(Page text begins)

Passing the Microphone

I feel as though I’m giving you a cop-out entry this week because it exists only to link to other posts.

This is partly because I haven’t had much time; I’ve spent a lot of it on a new long-form piece. And it’s partly because another poet has put together some excellent advice that I’d like to share.

A microphone
A microphone. It seemed like the best picture to illustrate this entry. (Photo credit: Wikipedia)

A couple of weeks ago, Andrew Blair asked his friends what advice they wish they’d known before taking part in their first open-mike night. The advice he received – including mine – appear in his entry So…you want to do an open mic night.

Additionally, this seems a prime opportunity to dust off my own advice for speaking in front of an audience from earlier this year.

Helping @SuitedSorted Improve His Blog, and Hints for Everyone Else.

I hadn’t written a response blog for years, and now this is my second in a fortnight. But this time, it was requested.

Scott Graham runs Suited Sorted on Blogspot, where he has recently re-focused on Android technology, although he has back entries discussing music, television, holidays, and weight loss. He has asked for some constructive criticism about the page, and with ten years’ blogging experience, I reckon I’m qualified to pass on some tips.

Tone, spelling, and grammar

Scott wonders if he’s a little too conversational. There’s a certain style that many bloggers go for, whether they mean to or not. The closest off-line equivalent is an opinion column in a newspaper. You’re telling the reader your view on a particular matter, but using everyday spoken words. For instance, you’ll say asked for rather than requested, or use contractions like can’t instead of cannot.

(Page text ends)

**Exercise tasks**
a – List the subjects besides Android technology that the blog text says Scott Graham's back entries discuss.
b – According to the blog text, who asked friends what advice they wish they'd known before their first open-mike night?
c – Resume the blog text on giving Scott Graham tips about his blog, picking up right after its last sentence.

(Dataset extract begins)

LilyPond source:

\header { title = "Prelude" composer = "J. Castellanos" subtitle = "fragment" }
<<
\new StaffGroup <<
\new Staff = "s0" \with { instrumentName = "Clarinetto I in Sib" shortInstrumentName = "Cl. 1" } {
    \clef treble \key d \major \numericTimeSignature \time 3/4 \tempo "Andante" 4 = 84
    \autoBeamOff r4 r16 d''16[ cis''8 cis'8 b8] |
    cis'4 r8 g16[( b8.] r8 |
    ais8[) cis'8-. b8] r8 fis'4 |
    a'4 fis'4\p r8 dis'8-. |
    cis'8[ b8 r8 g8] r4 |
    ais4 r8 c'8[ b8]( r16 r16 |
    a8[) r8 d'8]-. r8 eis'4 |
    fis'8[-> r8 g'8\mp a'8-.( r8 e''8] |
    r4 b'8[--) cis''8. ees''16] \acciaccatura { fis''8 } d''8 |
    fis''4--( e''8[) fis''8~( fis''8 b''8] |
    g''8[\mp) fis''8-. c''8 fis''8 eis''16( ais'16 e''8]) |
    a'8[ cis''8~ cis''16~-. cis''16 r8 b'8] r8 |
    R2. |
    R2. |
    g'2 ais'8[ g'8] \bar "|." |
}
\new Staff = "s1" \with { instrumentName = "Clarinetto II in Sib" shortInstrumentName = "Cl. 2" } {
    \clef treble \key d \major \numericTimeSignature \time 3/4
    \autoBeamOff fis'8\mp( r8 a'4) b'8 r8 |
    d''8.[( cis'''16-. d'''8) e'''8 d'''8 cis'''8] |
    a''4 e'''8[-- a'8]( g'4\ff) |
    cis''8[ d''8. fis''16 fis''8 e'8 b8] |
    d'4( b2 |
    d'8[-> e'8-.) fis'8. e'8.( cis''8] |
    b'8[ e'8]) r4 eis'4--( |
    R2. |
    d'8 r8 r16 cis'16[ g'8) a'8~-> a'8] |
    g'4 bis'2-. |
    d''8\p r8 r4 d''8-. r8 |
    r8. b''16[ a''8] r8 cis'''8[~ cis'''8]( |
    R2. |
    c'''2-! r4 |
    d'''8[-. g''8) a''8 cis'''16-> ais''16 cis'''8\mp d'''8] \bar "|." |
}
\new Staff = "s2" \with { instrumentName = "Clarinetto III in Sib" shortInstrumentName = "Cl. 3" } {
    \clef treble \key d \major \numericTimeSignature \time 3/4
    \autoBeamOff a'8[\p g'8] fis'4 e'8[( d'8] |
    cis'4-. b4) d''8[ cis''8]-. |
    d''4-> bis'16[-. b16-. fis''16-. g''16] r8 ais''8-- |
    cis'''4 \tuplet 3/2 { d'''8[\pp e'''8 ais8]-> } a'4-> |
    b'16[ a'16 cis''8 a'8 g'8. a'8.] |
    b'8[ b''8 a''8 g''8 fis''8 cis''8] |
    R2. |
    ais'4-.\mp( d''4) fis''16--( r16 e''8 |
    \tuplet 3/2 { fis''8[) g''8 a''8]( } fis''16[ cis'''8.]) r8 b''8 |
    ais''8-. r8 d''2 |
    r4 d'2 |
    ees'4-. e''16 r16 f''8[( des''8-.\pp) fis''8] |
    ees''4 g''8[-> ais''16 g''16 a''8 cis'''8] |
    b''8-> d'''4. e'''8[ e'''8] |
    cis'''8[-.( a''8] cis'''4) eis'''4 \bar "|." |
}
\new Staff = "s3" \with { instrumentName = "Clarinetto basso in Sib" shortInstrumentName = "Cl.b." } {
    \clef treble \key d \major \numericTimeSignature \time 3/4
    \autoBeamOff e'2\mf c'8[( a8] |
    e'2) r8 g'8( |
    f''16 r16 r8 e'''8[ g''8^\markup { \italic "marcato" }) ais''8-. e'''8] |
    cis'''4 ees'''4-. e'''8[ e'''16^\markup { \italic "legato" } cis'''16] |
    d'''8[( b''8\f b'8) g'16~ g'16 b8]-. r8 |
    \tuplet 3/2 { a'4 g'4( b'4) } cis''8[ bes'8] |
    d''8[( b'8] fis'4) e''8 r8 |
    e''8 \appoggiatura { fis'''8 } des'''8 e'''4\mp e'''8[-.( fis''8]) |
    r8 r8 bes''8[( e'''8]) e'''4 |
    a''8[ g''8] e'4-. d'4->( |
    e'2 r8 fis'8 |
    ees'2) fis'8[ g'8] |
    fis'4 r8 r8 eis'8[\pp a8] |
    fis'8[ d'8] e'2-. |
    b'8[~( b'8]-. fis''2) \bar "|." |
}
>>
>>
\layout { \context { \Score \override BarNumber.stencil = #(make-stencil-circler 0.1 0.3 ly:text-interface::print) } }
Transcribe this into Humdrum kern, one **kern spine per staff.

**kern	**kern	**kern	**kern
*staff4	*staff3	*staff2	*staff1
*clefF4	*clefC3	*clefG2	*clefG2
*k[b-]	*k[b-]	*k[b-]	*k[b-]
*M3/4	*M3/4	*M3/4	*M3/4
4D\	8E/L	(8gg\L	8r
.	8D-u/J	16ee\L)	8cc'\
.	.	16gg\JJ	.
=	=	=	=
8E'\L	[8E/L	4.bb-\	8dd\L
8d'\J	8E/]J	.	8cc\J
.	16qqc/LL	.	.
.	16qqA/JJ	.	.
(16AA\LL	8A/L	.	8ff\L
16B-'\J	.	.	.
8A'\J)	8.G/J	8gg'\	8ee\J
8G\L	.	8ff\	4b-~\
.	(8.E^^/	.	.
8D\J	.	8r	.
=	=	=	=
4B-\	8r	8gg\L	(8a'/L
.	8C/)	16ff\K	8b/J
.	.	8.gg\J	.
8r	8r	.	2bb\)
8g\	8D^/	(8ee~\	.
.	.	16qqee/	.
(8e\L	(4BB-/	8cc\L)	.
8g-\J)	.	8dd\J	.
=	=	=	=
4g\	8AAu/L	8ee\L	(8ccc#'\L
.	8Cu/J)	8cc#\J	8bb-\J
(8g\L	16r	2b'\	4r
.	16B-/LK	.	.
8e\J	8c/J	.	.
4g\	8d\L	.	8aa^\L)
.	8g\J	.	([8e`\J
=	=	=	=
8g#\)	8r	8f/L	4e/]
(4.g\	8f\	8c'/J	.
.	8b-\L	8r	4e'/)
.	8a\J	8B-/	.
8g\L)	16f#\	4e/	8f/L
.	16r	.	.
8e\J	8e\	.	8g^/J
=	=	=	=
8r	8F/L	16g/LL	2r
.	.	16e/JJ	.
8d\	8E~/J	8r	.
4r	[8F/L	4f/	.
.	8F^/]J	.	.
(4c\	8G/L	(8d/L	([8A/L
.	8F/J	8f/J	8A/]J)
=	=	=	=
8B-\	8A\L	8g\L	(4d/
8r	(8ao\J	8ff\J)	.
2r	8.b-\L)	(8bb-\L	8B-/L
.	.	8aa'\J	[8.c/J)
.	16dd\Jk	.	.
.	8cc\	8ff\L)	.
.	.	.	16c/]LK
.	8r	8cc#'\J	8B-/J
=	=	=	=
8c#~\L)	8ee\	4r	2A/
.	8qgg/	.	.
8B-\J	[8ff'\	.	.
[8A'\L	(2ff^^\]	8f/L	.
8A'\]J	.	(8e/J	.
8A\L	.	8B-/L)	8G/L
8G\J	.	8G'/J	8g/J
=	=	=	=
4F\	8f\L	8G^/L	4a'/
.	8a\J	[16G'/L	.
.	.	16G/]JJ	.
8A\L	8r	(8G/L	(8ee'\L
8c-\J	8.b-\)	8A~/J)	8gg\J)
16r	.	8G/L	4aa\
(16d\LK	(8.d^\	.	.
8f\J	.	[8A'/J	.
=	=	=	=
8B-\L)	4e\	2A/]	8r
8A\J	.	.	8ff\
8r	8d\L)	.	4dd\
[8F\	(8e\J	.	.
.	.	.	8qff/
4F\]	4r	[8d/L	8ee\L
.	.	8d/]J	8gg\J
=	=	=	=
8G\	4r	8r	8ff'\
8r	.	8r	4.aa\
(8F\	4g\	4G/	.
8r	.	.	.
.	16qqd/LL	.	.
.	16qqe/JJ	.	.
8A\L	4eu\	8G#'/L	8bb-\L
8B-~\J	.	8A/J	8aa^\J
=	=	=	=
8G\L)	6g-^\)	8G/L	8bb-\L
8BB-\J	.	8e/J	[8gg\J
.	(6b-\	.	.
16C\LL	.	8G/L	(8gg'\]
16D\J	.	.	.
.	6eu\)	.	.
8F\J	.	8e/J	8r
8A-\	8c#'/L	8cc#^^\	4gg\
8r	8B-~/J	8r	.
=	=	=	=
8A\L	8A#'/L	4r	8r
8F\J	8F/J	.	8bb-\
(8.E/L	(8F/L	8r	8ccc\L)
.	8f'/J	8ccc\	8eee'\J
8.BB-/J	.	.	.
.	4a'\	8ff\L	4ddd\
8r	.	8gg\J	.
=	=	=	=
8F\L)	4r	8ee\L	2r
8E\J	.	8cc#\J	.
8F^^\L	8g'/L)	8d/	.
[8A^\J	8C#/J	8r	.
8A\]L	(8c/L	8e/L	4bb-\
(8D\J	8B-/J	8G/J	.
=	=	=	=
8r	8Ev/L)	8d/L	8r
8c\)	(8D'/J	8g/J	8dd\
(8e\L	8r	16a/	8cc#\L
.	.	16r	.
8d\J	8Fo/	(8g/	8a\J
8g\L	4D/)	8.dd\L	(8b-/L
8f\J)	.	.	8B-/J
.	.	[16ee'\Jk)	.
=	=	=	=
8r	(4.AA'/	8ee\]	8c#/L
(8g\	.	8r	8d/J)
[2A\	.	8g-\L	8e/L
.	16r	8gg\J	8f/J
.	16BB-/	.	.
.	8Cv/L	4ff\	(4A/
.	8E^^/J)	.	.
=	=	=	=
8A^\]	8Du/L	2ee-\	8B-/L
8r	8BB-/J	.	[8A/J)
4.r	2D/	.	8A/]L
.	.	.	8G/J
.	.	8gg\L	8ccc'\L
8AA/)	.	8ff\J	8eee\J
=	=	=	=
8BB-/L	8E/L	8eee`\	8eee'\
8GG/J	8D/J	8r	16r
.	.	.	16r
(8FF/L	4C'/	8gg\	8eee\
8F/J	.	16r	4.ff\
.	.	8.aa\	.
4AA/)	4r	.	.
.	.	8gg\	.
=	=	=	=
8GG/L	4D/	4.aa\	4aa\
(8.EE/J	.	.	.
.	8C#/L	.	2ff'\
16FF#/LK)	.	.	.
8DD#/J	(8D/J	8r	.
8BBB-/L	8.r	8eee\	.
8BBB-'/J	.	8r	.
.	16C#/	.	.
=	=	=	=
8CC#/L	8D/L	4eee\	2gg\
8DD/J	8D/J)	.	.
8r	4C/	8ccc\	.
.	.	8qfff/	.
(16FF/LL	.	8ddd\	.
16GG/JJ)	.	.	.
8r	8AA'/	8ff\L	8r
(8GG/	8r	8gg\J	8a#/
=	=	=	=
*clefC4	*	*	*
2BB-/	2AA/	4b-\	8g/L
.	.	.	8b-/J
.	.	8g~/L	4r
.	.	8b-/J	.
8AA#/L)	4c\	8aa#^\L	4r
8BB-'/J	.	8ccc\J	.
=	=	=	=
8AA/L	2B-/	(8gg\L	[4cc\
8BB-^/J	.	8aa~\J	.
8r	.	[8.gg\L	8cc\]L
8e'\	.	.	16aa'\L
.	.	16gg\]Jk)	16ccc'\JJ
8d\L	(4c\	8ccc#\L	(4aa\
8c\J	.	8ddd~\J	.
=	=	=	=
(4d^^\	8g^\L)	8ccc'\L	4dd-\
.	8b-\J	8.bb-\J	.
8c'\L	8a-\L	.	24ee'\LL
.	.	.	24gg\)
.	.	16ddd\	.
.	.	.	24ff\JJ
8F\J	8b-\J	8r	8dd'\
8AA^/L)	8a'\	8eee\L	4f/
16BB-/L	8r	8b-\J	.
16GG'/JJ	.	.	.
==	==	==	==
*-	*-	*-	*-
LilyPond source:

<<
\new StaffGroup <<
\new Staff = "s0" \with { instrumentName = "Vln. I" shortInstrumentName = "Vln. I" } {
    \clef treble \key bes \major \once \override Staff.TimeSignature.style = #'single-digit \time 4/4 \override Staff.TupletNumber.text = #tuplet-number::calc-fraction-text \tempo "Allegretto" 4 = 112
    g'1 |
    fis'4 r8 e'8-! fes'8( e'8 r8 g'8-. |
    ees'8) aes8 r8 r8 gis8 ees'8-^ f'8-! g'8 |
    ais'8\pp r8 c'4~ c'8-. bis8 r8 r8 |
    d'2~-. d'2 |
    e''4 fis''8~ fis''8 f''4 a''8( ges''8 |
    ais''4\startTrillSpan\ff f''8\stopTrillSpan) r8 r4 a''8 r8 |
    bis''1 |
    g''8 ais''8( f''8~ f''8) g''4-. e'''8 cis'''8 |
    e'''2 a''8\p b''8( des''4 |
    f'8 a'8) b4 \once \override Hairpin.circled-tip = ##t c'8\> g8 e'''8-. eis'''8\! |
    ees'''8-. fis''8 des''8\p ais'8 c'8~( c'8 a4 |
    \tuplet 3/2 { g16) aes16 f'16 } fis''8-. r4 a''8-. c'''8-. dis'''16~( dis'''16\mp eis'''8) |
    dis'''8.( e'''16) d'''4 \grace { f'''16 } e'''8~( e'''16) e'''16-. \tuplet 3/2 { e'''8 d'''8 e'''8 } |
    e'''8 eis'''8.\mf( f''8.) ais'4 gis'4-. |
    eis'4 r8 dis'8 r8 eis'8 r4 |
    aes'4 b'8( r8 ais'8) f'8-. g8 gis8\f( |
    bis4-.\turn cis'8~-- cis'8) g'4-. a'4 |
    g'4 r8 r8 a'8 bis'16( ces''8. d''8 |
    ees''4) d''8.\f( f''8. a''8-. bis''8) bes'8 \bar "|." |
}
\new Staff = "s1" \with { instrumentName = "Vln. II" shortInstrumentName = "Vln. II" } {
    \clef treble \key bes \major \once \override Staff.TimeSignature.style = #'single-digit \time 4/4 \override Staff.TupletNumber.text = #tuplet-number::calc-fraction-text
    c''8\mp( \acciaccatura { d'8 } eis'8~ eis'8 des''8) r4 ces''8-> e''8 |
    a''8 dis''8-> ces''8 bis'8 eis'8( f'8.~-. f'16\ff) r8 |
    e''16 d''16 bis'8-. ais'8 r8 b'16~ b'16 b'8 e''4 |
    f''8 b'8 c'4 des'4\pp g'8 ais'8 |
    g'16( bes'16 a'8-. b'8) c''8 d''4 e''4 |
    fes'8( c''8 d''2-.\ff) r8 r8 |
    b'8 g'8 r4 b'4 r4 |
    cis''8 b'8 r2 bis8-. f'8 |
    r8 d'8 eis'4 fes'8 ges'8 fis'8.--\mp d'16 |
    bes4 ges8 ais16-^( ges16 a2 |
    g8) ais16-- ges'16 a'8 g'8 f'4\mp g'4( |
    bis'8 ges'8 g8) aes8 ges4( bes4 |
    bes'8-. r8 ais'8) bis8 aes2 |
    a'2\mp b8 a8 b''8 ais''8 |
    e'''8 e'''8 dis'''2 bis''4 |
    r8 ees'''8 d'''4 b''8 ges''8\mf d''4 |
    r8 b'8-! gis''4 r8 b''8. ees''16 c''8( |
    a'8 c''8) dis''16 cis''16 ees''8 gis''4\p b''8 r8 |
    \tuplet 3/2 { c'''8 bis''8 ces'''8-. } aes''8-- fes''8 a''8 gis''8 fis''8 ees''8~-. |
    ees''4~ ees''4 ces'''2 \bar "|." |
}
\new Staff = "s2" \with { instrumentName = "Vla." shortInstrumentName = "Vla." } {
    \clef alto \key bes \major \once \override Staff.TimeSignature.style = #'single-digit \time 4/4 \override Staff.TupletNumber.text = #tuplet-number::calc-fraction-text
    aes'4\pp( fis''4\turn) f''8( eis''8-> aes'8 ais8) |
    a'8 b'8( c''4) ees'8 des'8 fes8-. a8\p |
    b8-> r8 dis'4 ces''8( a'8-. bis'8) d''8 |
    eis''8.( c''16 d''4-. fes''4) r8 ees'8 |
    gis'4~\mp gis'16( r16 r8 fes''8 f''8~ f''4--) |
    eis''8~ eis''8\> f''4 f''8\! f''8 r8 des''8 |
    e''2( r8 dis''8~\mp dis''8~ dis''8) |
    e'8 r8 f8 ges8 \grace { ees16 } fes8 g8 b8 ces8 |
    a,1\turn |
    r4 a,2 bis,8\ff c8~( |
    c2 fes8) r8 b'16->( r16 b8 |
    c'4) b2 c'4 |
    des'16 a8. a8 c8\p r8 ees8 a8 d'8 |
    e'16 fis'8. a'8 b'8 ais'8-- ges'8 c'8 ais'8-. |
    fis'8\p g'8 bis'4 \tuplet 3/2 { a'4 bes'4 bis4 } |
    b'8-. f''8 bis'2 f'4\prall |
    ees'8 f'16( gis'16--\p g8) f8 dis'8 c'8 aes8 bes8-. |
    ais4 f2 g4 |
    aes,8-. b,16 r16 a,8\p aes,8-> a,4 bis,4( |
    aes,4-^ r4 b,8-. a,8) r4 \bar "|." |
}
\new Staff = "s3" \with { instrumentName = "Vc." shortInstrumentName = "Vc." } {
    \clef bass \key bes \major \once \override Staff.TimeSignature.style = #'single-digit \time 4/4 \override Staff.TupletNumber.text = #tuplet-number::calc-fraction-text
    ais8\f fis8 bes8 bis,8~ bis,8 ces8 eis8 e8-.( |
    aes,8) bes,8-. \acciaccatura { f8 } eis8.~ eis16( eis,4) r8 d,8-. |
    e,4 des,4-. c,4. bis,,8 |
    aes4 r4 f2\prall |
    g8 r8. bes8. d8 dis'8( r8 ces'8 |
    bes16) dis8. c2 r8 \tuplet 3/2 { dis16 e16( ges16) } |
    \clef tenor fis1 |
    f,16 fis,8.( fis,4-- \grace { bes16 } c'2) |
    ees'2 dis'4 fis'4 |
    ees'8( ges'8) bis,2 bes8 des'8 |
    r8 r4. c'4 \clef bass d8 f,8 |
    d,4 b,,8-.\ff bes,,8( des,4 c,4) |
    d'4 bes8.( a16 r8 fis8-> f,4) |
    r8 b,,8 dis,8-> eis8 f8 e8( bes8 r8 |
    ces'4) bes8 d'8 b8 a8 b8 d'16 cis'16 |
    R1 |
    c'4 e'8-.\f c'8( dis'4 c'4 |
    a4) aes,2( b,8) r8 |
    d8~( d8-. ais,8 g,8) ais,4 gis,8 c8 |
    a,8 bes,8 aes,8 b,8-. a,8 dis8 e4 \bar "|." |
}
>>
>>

(Dataset extract ends)

**Answers per task**
a – music, television, holidays, weight loss

b – Andrew Blair

c –
Cartoon about spelling mistakes in blogs
Thats verry true

But this isn’t a licence to spell words any old way, or leave out punctuation where it’s needed. Almost every piece of blogging software has a spellchecker. Spelling extensions are available for Firefox and Chrome, most mobile phones have the facility built-in, and the latest edition of Microsoft Word even lets you post to WordPress directly. If the reader doesn’t have to decode what you’re trying to tell them, your message will come across much stronger.

Scott, you’re doing fine on that front.

Layout

Newspapers and magazines learnt early on that long articles do not translate well to the Web. When you’re reading a three-page printed interview, your neck automatically moves downwards as your eyes follow the text, where scrolling down with your hands requires more conscious effort. A normal screen – not an e-ink display – is also brighter than a page, so it’s harder to read from.

That’s why I restrict my paragraphs to about three to six lines, and leave a clear line between each one. A lot of people will give up reading a wall of text, if they attempt it at all.

Your paragraphs can be quite long, Scott, but certainly not the dreaded wall.

Attracting attention

Using the site analytics tools on WordPress, I’ve found that my posts attract more attention and reaction if I post them between around 6pm and 10pm Monday to Friday. Entries made at any time on Saturday or Sunday simply don’t seem to be noticed. Certain tags also seem to generate interest, while others have no effect.

For years, I posted with LiveJournal and tagged my entries. I very much accepted that hardly anyone except my friends read the page, as they were the only ones to comment. But when I moved to WordPress, I realised I’d been missing out on this vital piece of analysis. Everyone will be different, and some will find that daytime or weekend posts work for them.

So keep tagging your entries, Scott, and have a look at Blogspot’s analysis tools to find out exactly when people are reading you. I hope you’ve found this critique helpful.

To everyone else, I’ll be pleased if any of my suggestions help you with your own blogging.